Azharul Husna mengatakan KontraS Aceh mendesak pemerintah agar memberikan pertolongan dengan mendaratkan para pengungsi yang berada dalam kondisi memprihantinkan. 

"Apalagi mereka nyaris sebulan terombang-ambing di lautan," ujarnya.

Di sisi lain, KontraS Aceh juga telah berulang kali menyampaikan tidak adanya mekanisme komprehensif yang seharusnya bisa dilakukan oleh pemerintah hingga di tingkat pusat terhadap penanganan pengungsi yang tiba di Aceh. 

Perpres 125/2016 telah menyatakan secara tegas, tepatnya di Pasal 2, bahwa Pemerintah Pusat bekerja sama dengan lembaga tinggi Perserikatan Bangsa-Bangsa (PBB) melalui organisasi internasional yang menangani pengungsi.

“Ketika pemerintah diam saja membiarkan persoalan ini berlarut-larut, sehingga terjadi penolakan, ini sangat kita sayangkan,” ujar Husna.

Perpres yang mengatur mekanisme perlindungan dan penanganan pengungsi ini, tambahnya, memberikan semangat adanya penerimaan negara untuk akses mencari dan mendapatkan suaka sebagai sebuah bentuk perlindungan.

“Tidak ada ketentuan dalam Perpres ini untuk adanya penghalangan atau pencegahan pengungsi untuk masuk ke wilayah Indonesia, Pemerintah Pusat punya tanggung jawab dan peran aktif di sini seharusnya,” ujarnya.

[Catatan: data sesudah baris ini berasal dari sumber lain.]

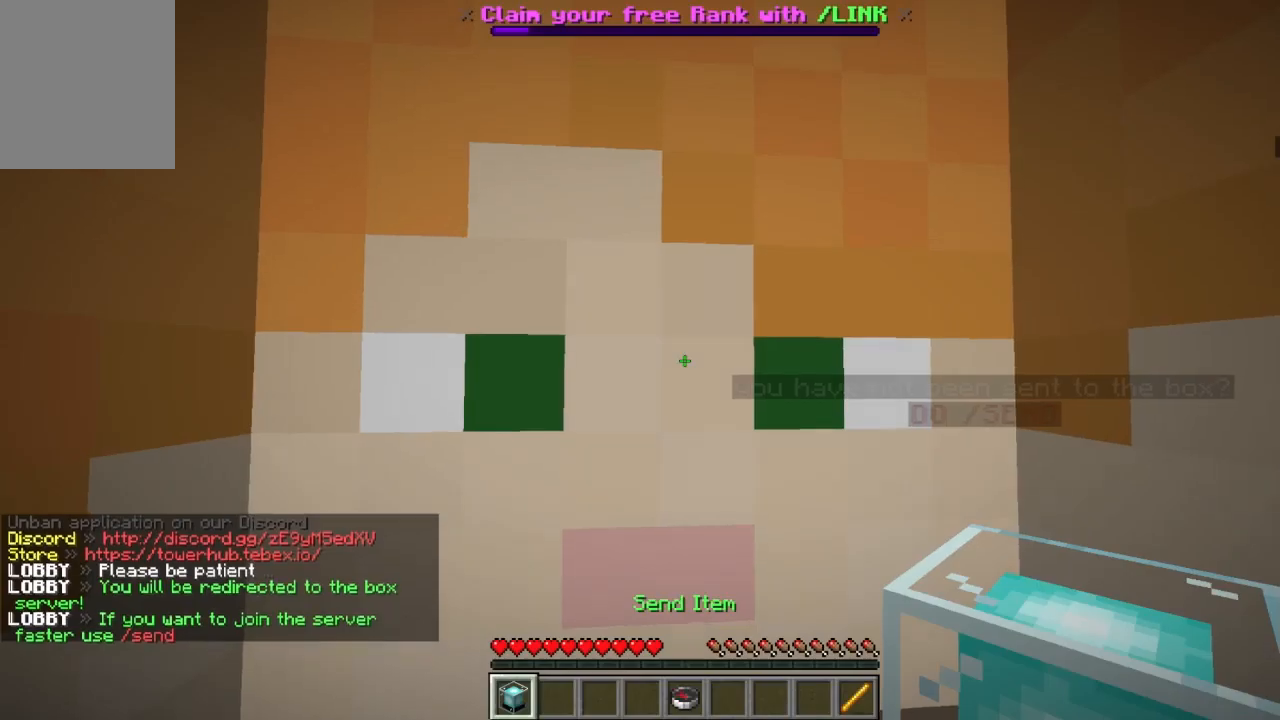
Gameplay with keyboard and mouse; each line is a JSON object with the keys and mouse buttons held at the frame after it. "events" lists presses ("down") and releases ("up") of "a", "d", "s", "space", "w", "mouse_left" and "mouse_right" between this image and that frame as [ms after this image, input, new state], when the widget could be followed in between. "mouse_left", "mouse_right" = the "left", "right" buttons of the "mouse" list. No other keys are recorded. Fast repeated clicks can show as one long hold. Mouse movement is not recorded.
{"keys": [], "mouse": [], "events": []}
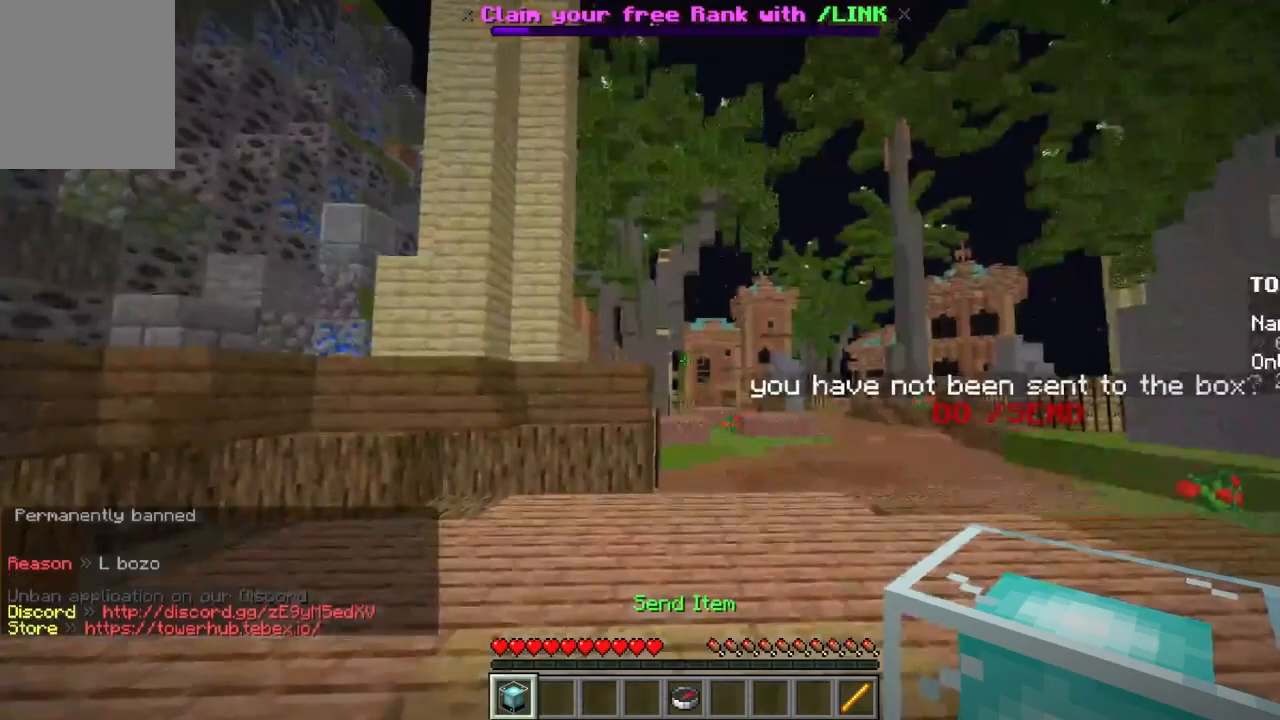
{"keys": [], "mouse": [], "events": []}
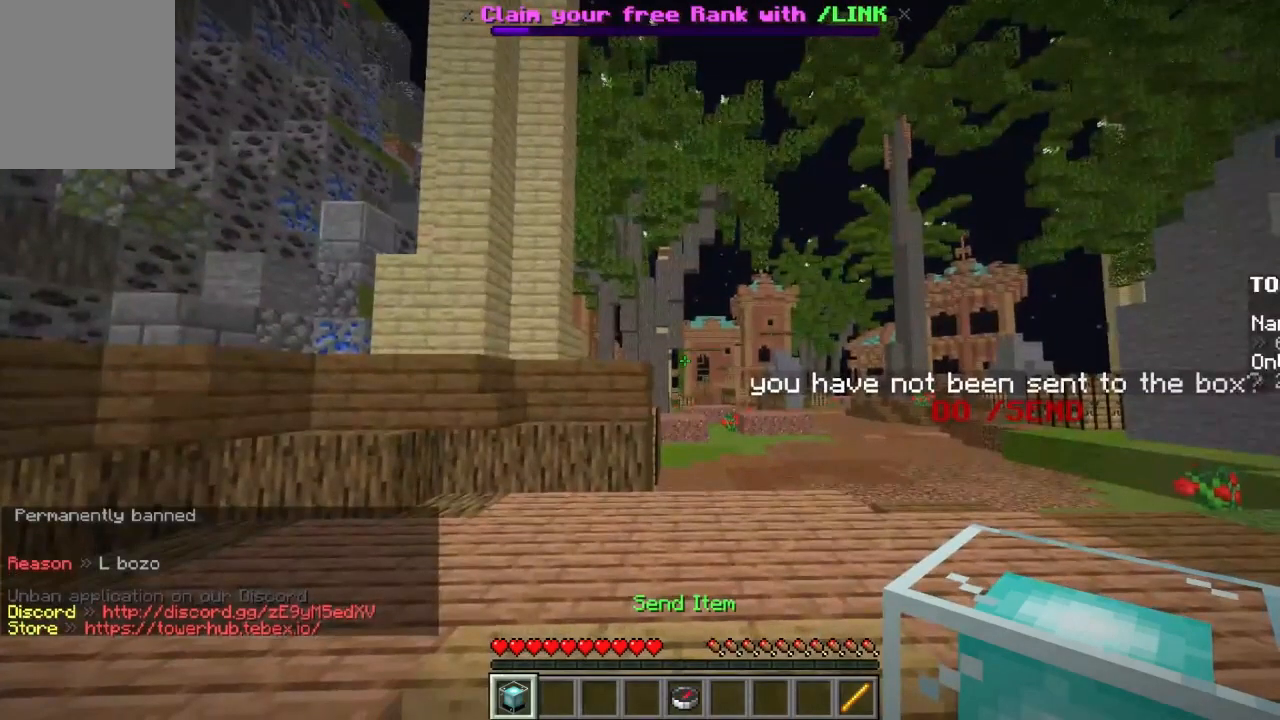
{"keys": [], "mouse": [], "events": [[367, "w", "down"], [467, "w", "up"]]}
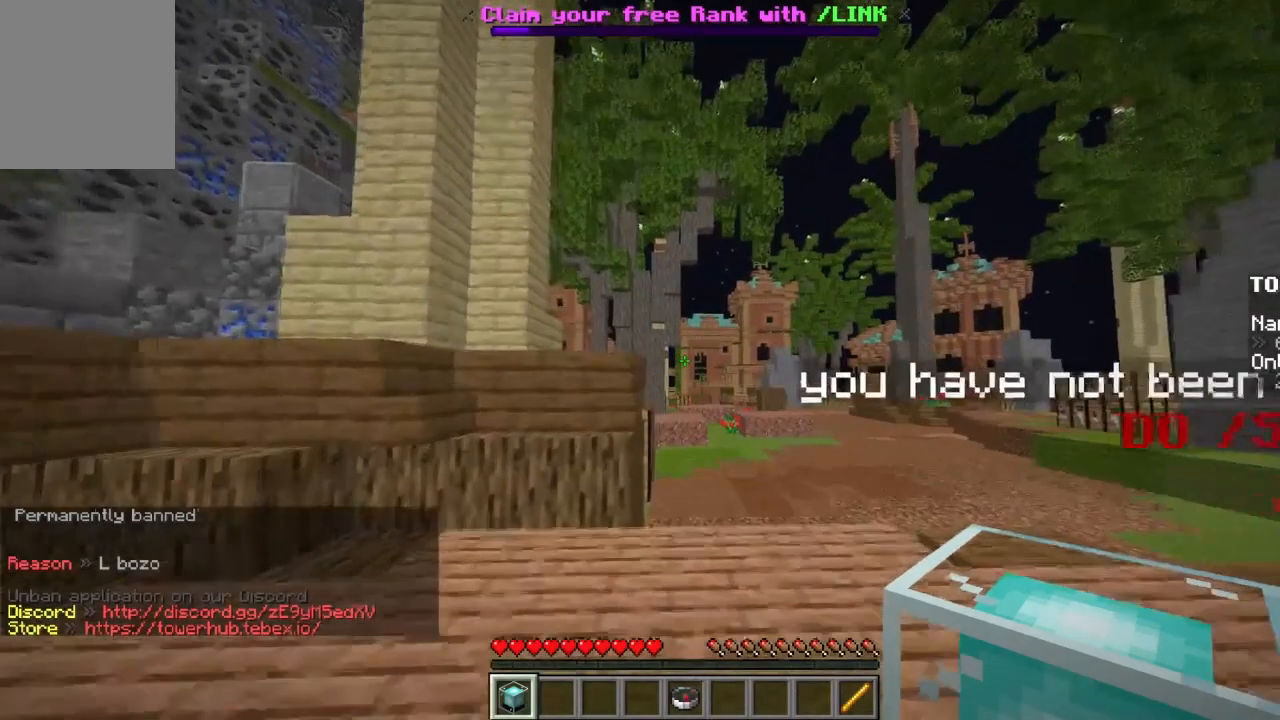
{"keys": [], "mouse": [], "events": []}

Membiarkan Aceh menyelesaikan masalahnya sendiri terkait fungsi ini, sebut Husna, justru melawan semangat dari Perpres itu sendiri. 

Penolakan terhadap pengungsi yang sudah sempat mendarat lalu mengembalikan mereka ke perairan, justru melanggar prinsip ‘non-refoulement‘ yang merupakan salah satu kewajiban internasional bagi setiap negara.

Padahal, penderitaan yang dialami pengungsi Rohingya yang memaksa mereka untuk berpindah tempat mencari penghidupan, tak bisa dilepaskan dari sejarah kekerasan yang dialaminya di Myanmar, sejak puluhan tahun silam. 

Bahkan kekerasan itu masih berlangsung hingga sekarang di Myanmar. Aceh tentu tidak asing dengan pengalaman tersebut, karena ketika konflik terjadi di masa lalu, banyak warga Aceh yang terancam keselamatannya sehingga harus mencari suaka ke luar negeri.

“Ketika pemerintah diam saja tutup mata atas apa yang sedang terjadi, apalagi dengan membiarkan pengungsi ditolak (kembali ke lautan), maka ini jelas-jelas tidak punya empati. Komitmen negara terhadap penegakan hak asasi manusia sedang dipertanyakan,” ujarnya.

Karena itu, KontraS Aceh mendesak pemerintah untuk menolong para pengungsi. Negara juga diminta segera meratifikasi Konvensi 51 tentang Pengungsi. 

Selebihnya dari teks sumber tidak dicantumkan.